_EXCERPT PROVIDED_
-------------------------
The brief was ambitious. Havas wanted to create a vision of the future that was disturbing, but real enough to change behaviour. I immediately had an image in my head of a photograph by Holly Andres. It’s an oddly dystopian image of two girls in the back of a car, looking out at something unseen. There’s a real sense of dislocation from the outside world, the real world if you like, that’s exacerbated by the reflections of natural elements in the car’s windows. That was the start of the creative process and spawned a whole load of ideas that came from the idea of ‘dislocation’.
Above: Holly Andres' Homecoming
Aside from the plastic eggs, the film feels like it's set in the present - was that a conscious decision to make the issue feel real and imminent rather than some vague future prospect?
Science fiction is, by nature, far-fetched. You don’t believe it will affect you. The facts behind this film are really disturbing. You want people to notice; to change their behaviour. To do that, the world needs to be one they recognise but in which something is definitely, noticeably wrong.
The real difference in this ‘near future’ is that people have lost their freedom to do what we take for granted.
How did you go about creating the dystopian feel of the film?
The real difference in this ‘near future’ is that people have lost their freedom to do what we take for granted - for partners to have a physical relationship, for kids to play football together without fear of an infected cut. That creates these feelings of dislocation and paranoia, so we worked on amplifying that. I got to work with Bartosz Nalazek, a DP whom I’d already shot a TV show in the US with. We put a lot of energy into attempting to create an uneasy feel. Bartosz sourced a set of new ARRI Signature lenses which had a crazy close focus (you could be close enough for the Matte Box to touch the actor) and that helped with really getting inside their world.
-------------------------
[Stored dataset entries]
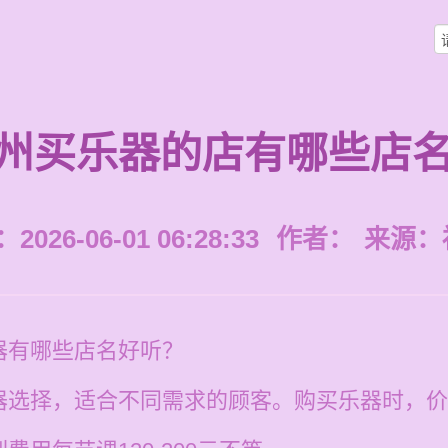
州买乐器的店有哪些店
026-06-01 06:28:33
作者：
来源：
器有哪些店名好听？
器选择，适合不同需求的顾客。购买乐器时，价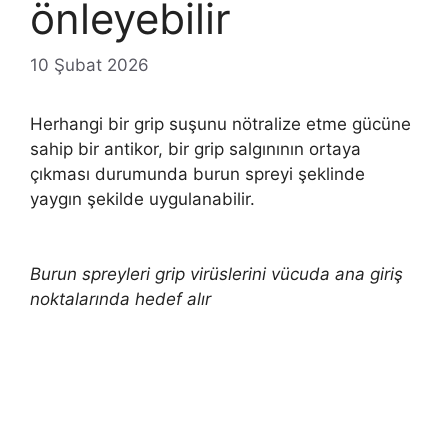
önleyebilir
10 Şubat 2026
Herhangi bir grip suşunu nötralize etme gücüne
sahip bir antikor, bir grip salgınının ortaya
çıkması durumunda burun spreyi şeklinde
yaygın şekilde uygulanabilir.
Burun spreyleri grip virüslerini vücuda ana giriş
noktalarında hedef alır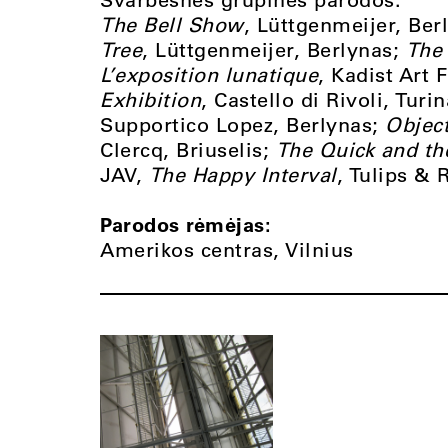
The Bell Show
, Lüttgenmeijer, Ber
Tree
, Lüttgenmeijer, Berlynas;
The 
L’exposition lunatique
, Kadist Art 
Exhibition
, Castello di Rivoli, Turin
Supportico Lopez, Berlynas;
Object
Clercq, Briuselis;
The Quick and th
JAV,
The Happy Interval
, Tulips & 
Parodos rėmėjas:
Amerikos centras, Vilnius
-------------------------
_LIST OF TASKS_
a) Reproduce the part of the film interview from "How did you" down to "inside their world.".
b) In the film interview, what kind of lenses did Bartosz Nalazek source for the shoot?
c) Extend the film interview, picking up after its final sentence.
This data has nothing to do with the film interview.

_TASK RESPONSES_
a)
How did you go about creating the dystopian feel of the film?
The real difference in this ‘near future’ is that people have lost their freedom to do what we take for granted - for partners to have a physical relationship, for kids to play football together without fear of an infected cut. That creates these feelings of dislocation and paranoia, so we worked on amplifying that. I got to work with Bartosz Nalazek, a DP whom I’d already shot a TV show in the US with. We put a lot of energy into attempting to create an uneasy feel. Bartosz sourced a set of new ARRI Signature lenses which had a crazy close focus (you could be close enough for the Matte Box to touch the actor) and that helped with really getting inside their world.

b) A set of new ARRI Signature lenses.

c)
Above: Behind the scenes images from the campaign.
Did you actually make the plastic eggs or was that all done in post?
Both. Ideally I would have only used the eggs made by the model maker because having a physical boundary makes the actor’s performance easier, but using them on a location such as the Heathrow Express would have been impossible. Absolute did an amazing job matching the CGI eggs with the real ones.
What were the biggest challenges you faced in making the film?
Filming on the Heathrow Express can certainly be a challenge. Out of the 15-minute journey, there’s about six [minutes] that are useable in terms of light. We had a lot of extras and the choreography was fairly exact as we had to allow for the fact they would all be inside CGI eggs, so by the time everyone was lined up and ready to go, it seemed like we had about twenty seconds… and then you’d be in a tunnel. Also, an actor in a 360-degree Perspex egg throws up plenty of reflection issues!